Поднимаю на него глаза. В моих глазах нет ярости. Есть что-то худшее: ледяное, почти научное разочарование и жалость. Как к неразумному животному, которое не понимает правил игры и потому должно быть усмирено. Жестоко и быстро.

Говорю тихо, почти печально:

— Этого... не надо было делать, гражданин Розенгольц. Совсем не надо.

Слова ещё висят в воздухе, а я уже двинулся.

Это не яростный бросок. Это — выверенная, жестокая эффективность. Два шага — и я перед ним. Хватаю его за волосы и с короткого замаха бью лицом об стену.

Глухой, кошмарный стук. Как будто разбивают тыкву.

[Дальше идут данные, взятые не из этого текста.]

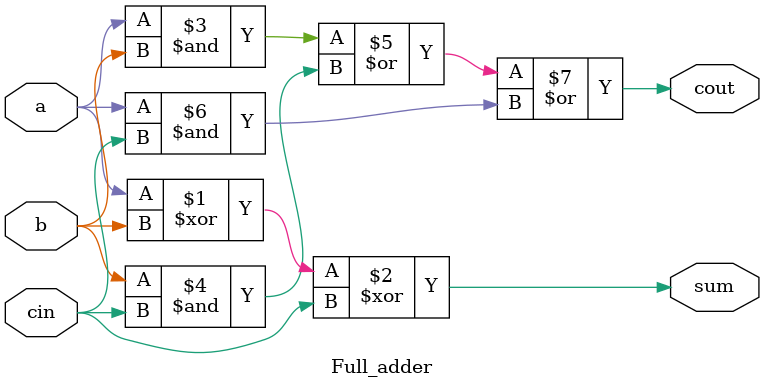
<source format=v>
`timescale 1ns / 1ps
module Full_adder(
    input a,b,cin,
    output sum,cout
    );
    assign sum = a^b^cin;
    assign cout = (a&b) | (b&cin) | (a&cin);
endmodule


</source>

Он издаёт хриплый, животный стон, отскакивает от стены, теряя ориентацию.

Я не даю упасть. Ловлю. И наношу короткую, боксёрскую серию: апперкот в солнечное сплетение (слышен выдох всего воздуха), хук в печень (он сгибается вдвое), ребро ладони по основанию шеи.

Вся серия — три секунды. Удары глухие, точные, профессиональные. Без лишнего шума. Без крика. Только работа.

Розенгольц оседает на пол, скрючившись, давясь беззвучным кашлем, смешанным с кровью.

Я стою над ним, дышу ровно. Поправляю манжет на рукаве кителя. На моём лице — ни злобы, ни удовольствия. Лёгкая усталость от необходимости применять грубую силу. Я предпочитаю более изящные методы.

Поворачиваюсь к Крестинскому. Он сидит, вжавшись в стул, с лицом, полным ужаса. Не от насилия. От этой леденящей, методичной беспощадности.

— Вы всё видели, гражданин Крестинский. Гражданин Розенгольц добровольно подтвердит свои показания и, я уверен, вспомнит и детали ваших с ним преступных контактов. Не так ли?

Смотрю на Розенгольца на полу. Тот, захлёбываясь кровью, кивает, не в силах говорить.

— Поднимите его. Дайте протокол для подписи, — говорю охраннику.

Возвращаюсь к своему столу, сажусь. Вынимаю тот же платок, ещё раз внимательно осматриваю пятно. Кладу его в карман брюк — отдать в стирку.

Спектакль окончен. Два актёра разбиты. Один — физически. Другой — морально. Связь между ними «установлена» под диктовку страха и боли. Картина заговора получила ещё два ярких, убедительных мазка.

Я поправил ход действия. Жёстко, но необходимо. Всё кончено. Можно переходить к следующему акту.